Cefuroxime axetil

Cefuroxime axetil is an orally effective broad-spectrum β-lactam antibiotic that targets bacterial penicillin-binding proteins (PBPs, such as PBP3 and PBP1). Cefuroxime axetil inhibits cell wall synthesis, leading to bacterial lysis and death, with a minimum inhibitory concentration (MIC) of 0.12-4 mg/L for non-typeable Haemophilus influenzae (NTHi). Cefuroxime axetil is hydrolyzed by esterase to the active ingredient Cefuroxime (HY-B1256A) after oral absorption. Topical administration of Cefuroxime via bioadhesive nanoparticles (BNPs) can prolong the drug's retention time in the middle ear (≥7 days). Cefuroxime axetil can be used in the study of otitis media (especially NTHi infection). Cefuroxime axetil can achieve precise antibacterial effects through oral or topical nano-delivery systems, reducing systemic exposure and the risk of antibiotic resistance^[1][2][3]. In Vitro:Kinase activity assay:
Cefuroxime axetil has a potent inhibitory effect on penicillin-binding proteins (PBPs) of Gram-positive bacteria (such as Streptococcus pneumoniae and Streptococcus pyogenes) and Gram-negative bacteria (such as Haemophilus influenzae and Moraxella catarrhalis). The MIC₉₀ for penicillin-sensitive Streptococcus pneumoniae is ≤0.25 mg/L, and the MIC₉₀ for β-lactamase-producing Haemophilus influenzae and Moraxella catarrhalis are 1-2 mg/L and 0.5 mg/L, respectively[1].

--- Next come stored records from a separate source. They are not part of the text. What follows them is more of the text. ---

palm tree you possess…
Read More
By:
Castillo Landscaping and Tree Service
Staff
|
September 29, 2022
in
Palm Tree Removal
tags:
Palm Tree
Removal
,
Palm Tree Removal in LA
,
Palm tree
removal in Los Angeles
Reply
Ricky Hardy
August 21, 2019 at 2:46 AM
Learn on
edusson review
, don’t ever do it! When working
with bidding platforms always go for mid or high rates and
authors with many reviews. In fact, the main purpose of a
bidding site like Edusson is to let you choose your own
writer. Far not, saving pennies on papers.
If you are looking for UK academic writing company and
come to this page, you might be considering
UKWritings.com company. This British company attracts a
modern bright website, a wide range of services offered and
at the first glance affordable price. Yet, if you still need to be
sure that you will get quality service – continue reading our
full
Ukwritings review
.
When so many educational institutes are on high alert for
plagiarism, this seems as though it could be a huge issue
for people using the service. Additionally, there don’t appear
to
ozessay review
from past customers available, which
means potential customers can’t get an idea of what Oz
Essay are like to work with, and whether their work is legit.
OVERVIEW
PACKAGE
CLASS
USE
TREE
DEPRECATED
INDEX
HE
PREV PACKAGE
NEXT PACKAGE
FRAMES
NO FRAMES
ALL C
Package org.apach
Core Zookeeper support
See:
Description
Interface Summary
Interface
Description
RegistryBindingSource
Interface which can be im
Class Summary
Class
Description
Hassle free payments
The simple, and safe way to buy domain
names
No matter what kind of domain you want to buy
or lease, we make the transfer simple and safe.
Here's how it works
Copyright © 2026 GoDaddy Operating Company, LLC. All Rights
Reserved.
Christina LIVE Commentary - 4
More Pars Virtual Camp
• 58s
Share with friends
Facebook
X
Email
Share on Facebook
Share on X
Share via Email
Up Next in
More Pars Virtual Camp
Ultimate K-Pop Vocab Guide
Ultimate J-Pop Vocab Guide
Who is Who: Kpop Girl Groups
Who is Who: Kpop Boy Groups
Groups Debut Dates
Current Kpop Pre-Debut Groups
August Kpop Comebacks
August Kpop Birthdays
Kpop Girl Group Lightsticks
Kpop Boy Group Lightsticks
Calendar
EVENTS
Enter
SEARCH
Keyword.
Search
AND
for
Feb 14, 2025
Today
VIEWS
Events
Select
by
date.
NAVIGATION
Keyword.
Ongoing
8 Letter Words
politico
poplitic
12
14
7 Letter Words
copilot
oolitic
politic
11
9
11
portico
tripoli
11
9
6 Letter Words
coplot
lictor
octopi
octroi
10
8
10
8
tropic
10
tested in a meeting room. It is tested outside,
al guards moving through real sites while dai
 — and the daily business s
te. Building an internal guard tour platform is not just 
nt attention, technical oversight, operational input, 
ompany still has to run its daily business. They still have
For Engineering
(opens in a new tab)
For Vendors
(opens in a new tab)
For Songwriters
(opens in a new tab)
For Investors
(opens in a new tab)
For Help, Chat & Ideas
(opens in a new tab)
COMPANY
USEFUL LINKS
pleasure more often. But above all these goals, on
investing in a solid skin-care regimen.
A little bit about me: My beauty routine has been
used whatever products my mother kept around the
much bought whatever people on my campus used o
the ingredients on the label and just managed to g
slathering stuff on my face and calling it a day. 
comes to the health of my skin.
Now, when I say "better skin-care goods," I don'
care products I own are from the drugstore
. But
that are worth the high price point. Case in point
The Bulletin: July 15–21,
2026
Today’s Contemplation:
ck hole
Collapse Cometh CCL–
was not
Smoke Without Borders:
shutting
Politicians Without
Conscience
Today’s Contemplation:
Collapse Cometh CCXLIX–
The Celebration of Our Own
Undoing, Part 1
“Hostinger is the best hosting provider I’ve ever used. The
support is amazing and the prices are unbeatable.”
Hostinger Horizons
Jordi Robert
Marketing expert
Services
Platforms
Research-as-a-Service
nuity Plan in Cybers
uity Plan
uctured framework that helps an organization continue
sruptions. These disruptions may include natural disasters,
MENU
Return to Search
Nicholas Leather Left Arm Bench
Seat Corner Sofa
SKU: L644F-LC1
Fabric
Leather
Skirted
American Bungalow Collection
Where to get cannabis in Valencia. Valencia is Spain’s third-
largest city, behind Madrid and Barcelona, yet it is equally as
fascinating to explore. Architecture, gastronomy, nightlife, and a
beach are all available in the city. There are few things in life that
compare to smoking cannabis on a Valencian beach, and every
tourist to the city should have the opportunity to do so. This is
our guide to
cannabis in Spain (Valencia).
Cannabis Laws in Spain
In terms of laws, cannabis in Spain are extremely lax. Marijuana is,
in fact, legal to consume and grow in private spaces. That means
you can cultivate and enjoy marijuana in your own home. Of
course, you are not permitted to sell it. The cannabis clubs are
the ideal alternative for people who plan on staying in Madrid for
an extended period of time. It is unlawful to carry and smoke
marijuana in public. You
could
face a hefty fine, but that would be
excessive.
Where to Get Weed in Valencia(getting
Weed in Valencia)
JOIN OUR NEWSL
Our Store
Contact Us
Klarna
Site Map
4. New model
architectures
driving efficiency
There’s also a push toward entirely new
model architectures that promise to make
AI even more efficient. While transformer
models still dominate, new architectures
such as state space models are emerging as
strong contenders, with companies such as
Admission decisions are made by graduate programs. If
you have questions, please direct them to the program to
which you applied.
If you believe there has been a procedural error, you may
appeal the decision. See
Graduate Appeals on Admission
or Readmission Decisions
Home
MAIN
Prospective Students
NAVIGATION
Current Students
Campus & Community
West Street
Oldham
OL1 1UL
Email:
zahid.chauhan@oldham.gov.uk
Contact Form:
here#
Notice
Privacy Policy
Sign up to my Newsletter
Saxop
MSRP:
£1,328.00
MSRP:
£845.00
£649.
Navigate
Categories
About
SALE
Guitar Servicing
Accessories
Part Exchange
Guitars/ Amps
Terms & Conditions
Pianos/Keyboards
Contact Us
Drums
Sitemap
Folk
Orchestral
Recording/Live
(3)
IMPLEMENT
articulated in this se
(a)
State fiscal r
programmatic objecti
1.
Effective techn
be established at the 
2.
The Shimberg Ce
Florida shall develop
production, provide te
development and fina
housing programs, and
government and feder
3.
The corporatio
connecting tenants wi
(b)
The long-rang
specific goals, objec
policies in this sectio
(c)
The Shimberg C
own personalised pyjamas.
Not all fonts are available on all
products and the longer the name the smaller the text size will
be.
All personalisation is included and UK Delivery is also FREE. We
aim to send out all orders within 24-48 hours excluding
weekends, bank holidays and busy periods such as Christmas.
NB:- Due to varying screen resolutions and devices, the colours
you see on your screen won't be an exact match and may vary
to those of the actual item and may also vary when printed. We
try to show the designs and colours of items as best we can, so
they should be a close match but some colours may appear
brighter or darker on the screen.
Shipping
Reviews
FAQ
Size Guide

In vitro antibacterial tests:
Cefuroxime axetil has limited activity against penicillin-resistant Streptococcus pneumoniae (MIC₉₀=2-8 mg/L) and methicillin-susceptible Staphylococcus aureus (MIC₉₀=2-4 mg/L), with highly sensitive to Neisseria gonorrhoeae (MIC₉₀=0.06-0.125 mg/L)^[1].
In Vivo:Acute otitis media mouse model:
Cefuroxime axetil (30 mg/kg; oral gavage; twice daily; 5-10 days) significantly inhibits the bacterial load in the middle ear in the acute otitis media model induced by non-typical Haemophilus influenzae (NTHi) in C57BL/6J female mice (6-8 weeks old). The middle ear effusion disappeares after 7 days, and histopathology shows a significant reduction in inflammation. The blood concentration is below the detection limit without systemic toxicity^[1].
Community-acquired pneumonia (CAP) rat model:
Cefuroxime axetil (20 mg/kg/day; oral; twice daily; 7-14 days) shows comparable bacterial clearance to the control group in the adult rat CAP model compared with sequential treatment with intravenous cefuroxime (HY-B1256A) with good gastrointestinal tolerance^[1].